[Mesa-dev] Ideas on loop unrolling, loop examples, and my GSoC-blog

Fri Jun 5 04:39:06 PDT 2015

2015-06-01 12:15 GMT+02:00 Eero Tamminen <eero.t.tamminen at intel.com>:
> Hi,
>
> On 05/29/2015 07:04 PM, Connor Abbott wrote:
>>
>> On Fri, May 29, 2015 at 6:23 AM, Eero Tamminen
>> <eero.t.tamminen at intel.com> wrote:
>>>
>>> On 05/28/2015 10:19 PM, Thomas Helland wrote:
>>>>
>>>>
>>>> One more thing;
>>>> Is there a limit where the loop body gets so large that we
>>>> want to decide that "gah, this sucks, no point in unrolling this"?
>>>> I imagine as the loops get large there will be a case of
>>>> diminishing returns from the unrolling?
>>>
>>>
>>>
>>> I think only backend can say something to that.   You e.g. give backend
>>> unrolled and non-unrolled versions and backend decides which one is
>>> better
>>> (after applying additional optimizations)...
>>
>>
>> I don't really think it's going to be too good of an idea to do that,
>> mainly because it means you'd be duplicating a lot of work for the
>> normal vs. unrolled versions, and there might be some really large
>> loops where generating the unrolled version is going to kill your CPU
>> -- doing any amount of work that's proportional to the number of times
>> the loop runs, without any limit, seems like a recipe for disaster.
>
>
> Sure it should have sanity bounds, but my point was more that it depends on
> many factors and even backend doesn't necessarily know about all the factors
> up front either, because some of them depend on the passes done by the
> backend.
>
>
>> In GLSL IR, we've been fairly lax about figuring out when unrolling is
>> helpful and unhelpful -- we just have a simple "node count" plus a
>> threshold (as well as a few other heuristics). In NIR, we could
>> similarly have an instruction count plus a threshold and port over the
>> heuristics to whatever extent possible.  We do have some logic for
>> figuring out if an array access is constant after unrolling, and it
>> seems like we'd want to keep that around. The next level of
>> sophistication, I guess, is to give the backend a callback to give an
>> estimation of the execution cost of certain operations.
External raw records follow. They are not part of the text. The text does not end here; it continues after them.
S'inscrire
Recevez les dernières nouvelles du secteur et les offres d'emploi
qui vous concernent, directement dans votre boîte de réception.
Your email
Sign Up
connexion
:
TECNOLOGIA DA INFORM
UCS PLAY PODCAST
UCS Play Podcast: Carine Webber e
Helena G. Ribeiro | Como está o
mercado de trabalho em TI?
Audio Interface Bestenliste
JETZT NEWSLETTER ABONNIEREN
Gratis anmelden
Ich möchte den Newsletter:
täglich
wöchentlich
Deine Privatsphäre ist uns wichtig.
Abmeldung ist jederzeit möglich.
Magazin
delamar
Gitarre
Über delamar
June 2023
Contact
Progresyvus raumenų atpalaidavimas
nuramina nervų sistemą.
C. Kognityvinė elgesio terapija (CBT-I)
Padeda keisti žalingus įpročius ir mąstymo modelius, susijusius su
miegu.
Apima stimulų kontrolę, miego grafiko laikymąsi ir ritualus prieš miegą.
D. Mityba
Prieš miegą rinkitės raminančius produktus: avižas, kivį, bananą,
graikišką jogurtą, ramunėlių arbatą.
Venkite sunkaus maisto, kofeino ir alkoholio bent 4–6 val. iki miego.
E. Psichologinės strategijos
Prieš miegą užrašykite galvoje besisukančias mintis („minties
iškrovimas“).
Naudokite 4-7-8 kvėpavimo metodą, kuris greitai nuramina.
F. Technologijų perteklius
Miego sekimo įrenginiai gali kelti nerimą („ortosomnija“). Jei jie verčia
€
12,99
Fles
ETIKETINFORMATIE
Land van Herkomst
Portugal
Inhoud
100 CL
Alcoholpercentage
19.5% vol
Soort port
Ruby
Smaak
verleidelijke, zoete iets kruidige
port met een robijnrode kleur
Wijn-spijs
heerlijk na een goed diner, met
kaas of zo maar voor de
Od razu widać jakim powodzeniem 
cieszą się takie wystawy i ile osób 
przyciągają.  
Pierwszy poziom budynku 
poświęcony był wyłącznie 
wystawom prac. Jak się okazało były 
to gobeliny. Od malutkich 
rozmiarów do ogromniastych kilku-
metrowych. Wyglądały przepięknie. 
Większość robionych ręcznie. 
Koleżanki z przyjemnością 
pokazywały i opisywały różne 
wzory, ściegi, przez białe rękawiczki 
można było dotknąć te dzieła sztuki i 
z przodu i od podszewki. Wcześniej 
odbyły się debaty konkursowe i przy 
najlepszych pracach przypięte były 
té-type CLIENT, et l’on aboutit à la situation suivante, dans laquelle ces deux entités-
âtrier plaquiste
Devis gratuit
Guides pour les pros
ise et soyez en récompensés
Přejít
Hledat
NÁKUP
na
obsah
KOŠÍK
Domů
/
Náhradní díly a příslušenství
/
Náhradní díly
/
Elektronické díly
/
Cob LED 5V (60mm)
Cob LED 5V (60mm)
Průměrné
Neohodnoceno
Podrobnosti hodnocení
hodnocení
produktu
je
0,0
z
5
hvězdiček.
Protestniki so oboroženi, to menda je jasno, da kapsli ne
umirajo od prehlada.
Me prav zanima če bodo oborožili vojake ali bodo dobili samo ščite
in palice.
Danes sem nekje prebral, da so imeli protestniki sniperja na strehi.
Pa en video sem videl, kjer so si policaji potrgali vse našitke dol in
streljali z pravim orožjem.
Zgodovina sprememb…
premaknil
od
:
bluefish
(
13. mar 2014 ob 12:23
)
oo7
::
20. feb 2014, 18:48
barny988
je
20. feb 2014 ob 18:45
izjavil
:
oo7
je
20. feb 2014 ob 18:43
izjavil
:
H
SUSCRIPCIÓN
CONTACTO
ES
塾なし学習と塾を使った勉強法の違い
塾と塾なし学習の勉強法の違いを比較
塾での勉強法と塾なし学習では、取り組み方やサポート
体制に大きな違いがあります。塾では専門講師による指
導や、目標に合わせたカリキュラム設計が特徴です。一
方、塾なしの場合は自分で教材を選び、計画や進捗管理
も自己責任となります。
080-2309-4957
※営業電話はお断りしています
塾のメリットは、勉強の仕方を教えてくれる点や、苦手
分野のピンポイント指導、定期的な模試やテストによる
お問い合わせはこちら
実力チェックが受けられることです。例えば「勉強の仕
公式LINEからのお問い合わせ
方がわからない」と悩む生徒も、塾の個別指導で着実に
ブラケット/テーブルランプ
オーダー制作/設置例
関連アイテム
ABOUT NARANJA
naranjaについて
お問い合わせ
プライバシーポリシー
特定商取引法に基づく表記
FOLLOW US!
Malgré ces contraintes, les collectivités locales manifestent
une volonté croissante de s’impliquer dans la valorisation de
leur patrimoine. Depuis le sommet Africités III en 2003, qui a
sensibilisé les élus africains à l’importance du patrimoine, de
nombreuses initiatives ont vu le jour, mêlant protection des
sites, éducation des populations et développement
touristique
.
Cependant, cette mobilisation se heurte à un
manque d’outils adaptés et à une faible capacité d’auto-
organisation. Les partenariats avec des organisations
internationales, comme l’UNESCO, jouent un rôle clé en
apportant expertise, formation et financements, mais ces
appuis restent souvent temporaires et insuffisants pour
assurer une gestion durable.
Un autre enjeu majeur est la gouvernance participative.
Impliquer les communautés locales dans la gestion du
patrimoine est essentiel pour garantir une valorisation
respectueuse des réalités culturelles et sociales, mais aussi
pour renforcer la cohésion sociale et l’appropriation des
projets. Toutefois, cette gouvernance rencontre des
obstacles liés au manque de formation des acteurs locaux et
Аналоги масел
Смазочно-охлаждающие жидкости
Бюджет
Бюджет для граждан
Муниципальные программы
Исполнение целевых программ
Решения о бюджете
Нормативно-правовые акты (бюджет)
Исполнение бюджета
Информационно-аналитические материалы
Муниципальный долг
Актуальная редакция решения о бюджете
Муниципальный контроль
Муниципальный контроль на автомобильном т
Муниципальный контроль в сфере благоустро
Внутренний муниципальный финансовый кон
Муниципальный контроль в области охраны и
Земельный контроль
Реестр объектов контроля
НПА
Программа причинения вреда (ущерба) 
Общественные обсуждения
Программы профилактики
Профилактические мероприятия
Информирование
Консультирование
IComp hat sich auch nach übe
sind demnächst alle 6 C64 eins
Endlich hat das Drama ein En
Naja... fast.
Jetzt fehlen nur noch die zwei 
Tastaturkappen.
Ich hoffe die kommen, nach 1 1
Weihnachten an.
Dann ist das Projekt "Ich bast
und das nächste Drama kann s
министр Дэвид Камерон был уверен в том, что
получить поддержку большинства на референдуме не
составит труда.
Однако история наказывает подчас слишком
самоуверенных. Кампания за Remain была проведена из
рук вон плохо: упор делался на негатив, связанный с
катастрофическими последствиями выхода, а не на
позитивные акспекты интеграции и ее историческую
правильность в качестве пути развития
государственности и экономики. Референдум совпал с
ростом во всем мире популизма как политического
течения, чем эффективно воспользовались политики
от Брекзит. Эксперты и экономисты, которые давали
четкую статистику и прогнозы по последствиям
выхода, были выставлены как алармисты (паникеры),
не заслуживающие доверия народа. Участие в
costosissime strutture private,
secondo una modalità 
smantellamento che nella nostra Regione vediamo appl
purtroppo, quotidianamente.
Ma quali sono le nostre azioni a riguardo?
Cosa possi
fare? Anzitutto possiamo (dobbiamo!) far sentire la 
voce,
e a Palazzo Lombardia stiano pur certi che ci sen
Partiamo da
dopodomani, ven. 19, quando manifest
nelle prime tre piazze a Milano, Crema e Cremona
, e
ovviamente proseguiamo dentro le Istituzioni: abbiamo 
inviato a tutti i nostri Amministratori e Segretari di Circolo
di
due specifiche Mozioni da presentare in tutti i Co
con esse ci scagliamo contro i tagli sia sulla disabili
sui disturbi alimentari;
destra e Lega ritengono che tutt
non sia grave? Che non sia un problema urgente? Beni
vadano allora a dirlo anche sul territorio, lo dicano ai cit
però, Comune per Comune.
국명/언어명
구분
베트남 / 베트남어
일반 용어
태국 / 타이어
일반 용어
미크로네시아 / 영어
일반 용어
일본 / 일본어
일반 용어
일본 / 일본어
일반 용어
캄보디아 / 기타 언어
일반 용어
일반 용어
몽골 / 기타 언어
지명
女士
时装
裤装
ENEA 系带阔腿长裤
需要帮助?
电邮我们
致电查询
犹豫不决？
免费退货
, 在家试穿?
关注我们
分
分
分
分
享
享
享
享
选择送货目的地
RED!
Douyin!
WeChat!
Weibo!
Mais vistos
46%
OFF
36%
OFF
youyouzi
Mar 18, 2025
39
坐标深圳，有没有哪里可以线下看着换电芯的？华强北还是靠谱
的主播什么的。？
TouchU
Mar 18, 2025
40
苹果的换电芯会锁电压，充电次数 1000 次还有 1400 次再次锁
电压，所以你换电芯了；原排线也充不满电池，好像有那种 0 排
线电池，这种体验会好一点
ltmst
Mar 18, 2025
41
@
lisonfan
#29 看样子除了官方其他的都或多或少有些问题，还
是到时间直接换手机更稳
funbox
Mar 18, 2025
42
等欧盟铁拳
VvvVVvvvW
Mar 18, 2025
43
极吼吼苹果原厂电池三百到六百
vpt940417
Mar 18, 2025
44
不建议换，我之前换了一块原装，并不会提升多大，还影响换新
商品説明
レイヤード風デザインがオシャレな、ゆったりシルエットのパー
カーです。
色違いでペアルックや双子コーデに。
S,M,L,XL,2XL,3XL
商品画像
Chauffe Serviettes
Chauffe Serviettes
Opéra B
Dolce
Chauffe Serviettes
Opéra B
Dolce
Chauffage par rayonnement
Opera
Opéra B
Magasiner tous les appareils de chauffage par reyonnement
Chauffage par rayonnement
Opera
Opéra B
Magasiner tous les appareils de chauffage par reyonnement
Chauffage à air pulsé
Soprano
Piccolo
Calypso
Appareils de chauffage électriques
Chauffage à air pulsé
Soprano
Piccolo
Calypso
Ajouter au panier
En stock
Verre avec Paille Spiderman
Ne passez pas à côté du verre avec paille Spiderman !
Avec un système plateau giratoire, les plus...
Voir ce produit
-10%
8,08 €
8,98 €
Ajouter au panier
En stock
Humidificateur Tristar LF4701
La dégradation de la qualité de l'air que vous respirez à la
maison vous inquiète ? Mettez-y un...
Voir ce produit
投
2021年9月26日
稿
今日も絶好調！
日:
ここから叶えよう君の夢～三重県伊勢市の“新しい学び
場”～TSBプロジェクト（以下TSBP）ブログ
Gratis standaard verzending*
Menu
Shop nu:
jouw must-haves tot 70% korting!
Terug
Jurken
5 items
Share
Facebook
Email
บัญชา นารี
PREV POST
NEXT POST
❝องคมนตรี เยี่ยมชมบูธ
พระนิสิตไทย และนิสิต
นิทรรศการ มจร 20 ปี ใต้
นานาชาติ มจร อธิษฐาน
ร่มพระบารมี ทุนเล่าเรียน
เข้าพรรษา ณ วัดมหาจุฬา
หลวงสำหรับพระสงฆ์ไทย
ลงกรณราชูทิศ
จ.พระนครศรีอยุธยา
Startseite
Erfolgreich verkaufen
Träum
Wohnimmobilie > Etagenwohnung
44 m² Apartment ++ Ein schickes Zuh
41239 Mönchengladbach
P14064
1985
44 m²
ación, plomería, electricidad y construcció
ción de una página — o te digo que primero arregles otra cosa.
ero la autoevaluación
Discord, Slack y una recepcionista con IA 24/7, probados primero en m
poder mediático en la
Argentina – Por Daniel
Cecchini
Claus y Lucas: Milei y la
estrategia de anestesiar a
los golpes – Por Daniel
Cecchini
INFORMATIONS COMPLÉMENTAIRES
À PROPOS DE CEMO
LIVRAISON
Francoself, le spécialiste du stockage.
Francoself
For example,
>> unless a negate/absolute value instruction is used by something that
>> can't handle the modifier, then on i965 the cost of those instructions
>> would be 0. I think that would get us most of the way there to
>> something accurate, without needing to do an undue amount of work (in
>> terms of CPU time and man-effort).
>
>
> Some factors affecting whether to unroll or not:
> - which one can make pull into push
> - which one allows using higher SIMD mode
> - which one can do better latency compensation / scheduling
>   for memory accesses (e.g. texture fetches)
> - instruction count
> - instruction cache size
> - cycles (when they differ between instructions)
>
> How much of this information frontend has or can request from backend
> without it needing to actually compile both versions?
>
>
>         - Eero
>
> (In offline compiler compilation CPU usage would be less of an issue.)
>
>

A framework for the backends to report the cost of each operation
would be helpful no only for loop unrolling but for things like alg-opt.
I'm not sure if I'll get that far though, so I will prioritize getting things
up and running before poking around to much with thresholds and
heuristics. I imagine I will simply set a constant max_instructions
variable and an instructions_after_unrolling variable, and go with that
until things are working and bug free. Maybe add some thresholds to
compiler_options that can be used by the pass to unroll when it is likely
to be beneficial. There is obviously a whole lot of things that could
have a saying on whether to unroll, or to what extent, but I'm not
sure if we want to complicate things to much.
It doesn't seem like loops in shaders are that common.

-Thomas